Items from a data source:
--- begin ---

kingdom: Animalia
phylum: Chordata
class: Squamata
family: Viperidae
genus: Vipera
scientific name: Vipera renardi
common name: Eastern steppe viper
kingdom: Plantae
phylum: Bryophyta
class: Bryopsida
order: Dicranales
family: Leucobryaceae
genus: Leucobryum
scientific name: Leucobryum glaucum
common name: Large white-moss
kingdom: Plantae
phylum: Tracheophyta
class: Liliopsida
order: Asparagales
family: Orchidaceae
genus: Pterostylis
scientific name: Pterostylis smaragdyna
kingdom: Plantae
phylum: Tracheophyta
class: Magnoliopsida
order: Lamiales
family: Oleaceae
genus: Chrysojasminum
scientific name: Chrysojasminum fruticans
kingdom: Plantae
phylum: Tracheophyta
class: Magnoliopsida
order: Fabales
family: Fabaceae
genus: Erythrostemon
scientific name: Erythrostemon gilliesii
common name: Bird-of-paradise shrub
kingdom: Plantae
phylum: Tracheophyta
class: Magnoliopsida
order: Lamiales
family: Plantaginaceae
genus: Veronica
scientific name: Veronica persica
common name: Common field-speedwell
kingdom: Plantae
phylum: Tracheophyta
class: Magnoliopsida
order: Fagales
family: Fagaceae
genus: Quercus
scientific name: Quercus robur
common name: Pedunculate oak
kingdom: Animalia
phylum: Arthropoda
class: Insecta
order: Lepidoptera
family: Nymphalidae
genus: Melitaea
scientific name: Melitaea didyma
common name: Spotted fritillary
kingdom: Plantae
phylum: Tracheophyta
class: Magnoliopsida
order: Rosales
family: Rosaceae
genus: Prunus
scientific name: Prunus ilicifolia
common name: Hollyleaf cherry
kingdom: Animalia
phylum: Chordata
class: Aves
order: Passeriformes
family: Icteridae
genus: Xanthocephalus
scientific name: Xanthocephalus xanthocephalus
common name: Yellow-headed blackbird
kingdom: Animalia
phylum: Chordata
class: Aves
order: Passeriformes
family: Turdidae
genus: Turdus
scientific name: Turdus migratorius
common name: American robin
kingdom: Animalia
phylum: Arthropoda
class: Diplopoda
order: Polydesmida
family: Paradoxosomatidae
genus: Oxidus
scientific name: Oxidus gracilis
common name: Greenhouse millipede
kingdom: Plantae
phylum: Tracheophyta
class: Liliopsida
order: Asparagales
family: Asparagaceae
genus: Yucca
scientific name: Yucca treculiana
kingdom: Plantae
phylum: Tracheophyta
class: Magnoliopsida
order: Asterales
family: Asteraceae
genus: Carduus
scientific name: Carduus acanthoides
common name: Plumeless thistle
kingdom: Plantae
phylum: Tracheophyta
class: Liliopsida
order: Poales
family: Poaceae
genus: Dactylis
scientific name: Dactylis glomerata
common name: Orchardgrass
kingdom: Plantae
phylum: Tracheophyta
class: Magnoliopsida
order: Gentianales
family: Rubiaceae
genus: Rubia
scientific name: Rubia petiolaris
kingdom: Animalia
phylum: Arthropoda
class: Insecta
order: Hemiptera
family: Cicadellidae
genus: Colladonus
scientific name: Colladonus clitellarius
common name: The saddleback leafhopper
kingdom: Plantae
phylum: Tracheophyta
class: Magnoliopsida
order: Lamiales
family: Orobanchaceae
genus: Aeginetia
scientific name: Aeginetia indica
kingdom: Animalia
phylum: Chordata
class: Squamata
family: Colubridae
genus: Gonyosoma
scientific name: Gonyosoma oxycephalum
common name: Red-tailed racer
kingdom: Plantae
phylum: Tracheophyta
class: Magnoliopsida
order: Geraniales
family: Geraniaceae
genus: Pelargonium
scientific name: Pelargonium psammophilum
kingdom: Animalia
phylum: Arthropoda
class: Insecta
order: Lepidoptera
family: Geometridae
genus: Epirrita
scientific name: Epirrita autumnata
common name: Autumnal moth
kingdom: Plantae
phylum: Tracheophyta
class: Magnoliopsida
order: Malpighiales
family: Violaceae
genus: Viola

--- end ---

THE REQUEST: Rewrite only the lines of the material starting at the line that contains "common name: Orchardgrass" and ending at the line that contains "scientific name: Colladonus clitellarius", switching every "scientific name" to "species" and leaving all else unchanged.

SOLUTION BELOW:
common name: Orchardgrass
kingdom: Plantae
phylum: Tracheophyta
class: Magnoliopsida
order: Gentianales
family: Rubiaceae
genus: Rubia
species: Rubia petiolaris
kingdom: Animalia
phylum: Arthropoda
class: Insecta
order: Hemiptera
family: Cicadellidae
genus: Colladonus
species: Colladonus clitellarius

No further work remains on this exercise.